Domestic Manners of the Americans
I’ve been thumbing through the account of one Mrs. Frances Trollope, and her coming from England to America in 1827 to found a department store in Cincinnati. It’s whining and snarky, and altogether a fun read.
Miss Wright was well known [at the hotel], and as soon as her arrival was announced, every one seemed on the alert to receive her, and we soon found ourselves in possession of the best rooms in the hotel. The house was new, and in what appeared to me a very comfortless condition, but I was then new to Western America, and unaccustomed to their mode of “getting along,” as they term it.

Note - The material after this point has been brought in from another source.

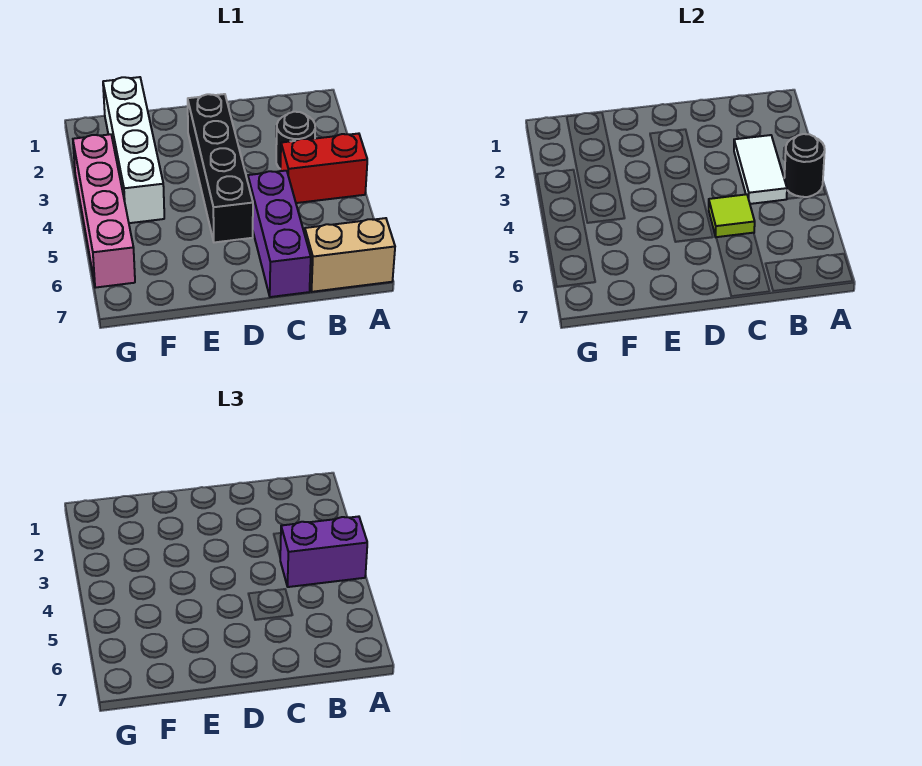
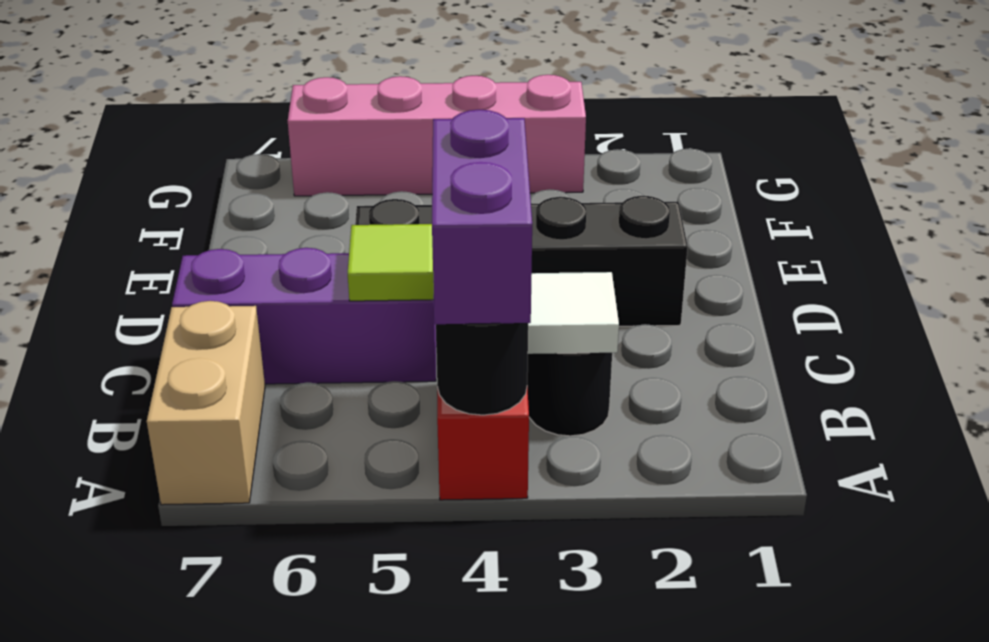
white brick F1:F4 level 1 -> none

This phrase is eternally in use among them, and seems to mean existing with as few of the comforts of life as possible.
We slept soundly however, and rose in the hope of soon changing our mortar-smelling quarters for Miss Wright’s Nashoba.
In its gossipy tone and incessantly personal scope, the book immediately reminded me of blogland; and Mrs. Trollope’s response to her critics has a familiar ring to it.
My little volumes on America have been much read. Many have said that this was owing to their being written with strong party feeling: but I – who am in the secret – know that such was not the case. The cause of their success, therefore, must be sought elsewhere; and I attribute it solely to that intuitive power of discerning what is written with truth, which is possessed, often unconsciously, by every reader. Be he pleased, or displeased by the picture brought before him, he feels that the images portrayed are real; and this will interest, even if it vex him.
I have an inveterate habit of suffering all I see to make a deep impression on my memory; and the result of this is a sort of mosaic, by no means very grand in outline or skillful in drawing; but each morsel of colour has the reality of truth – in which there is ever some value.
I don’t think I’ll take up the cause of small-scale unskilled morsels of truth any time soon; but damn, I’m impressed by those semicolons.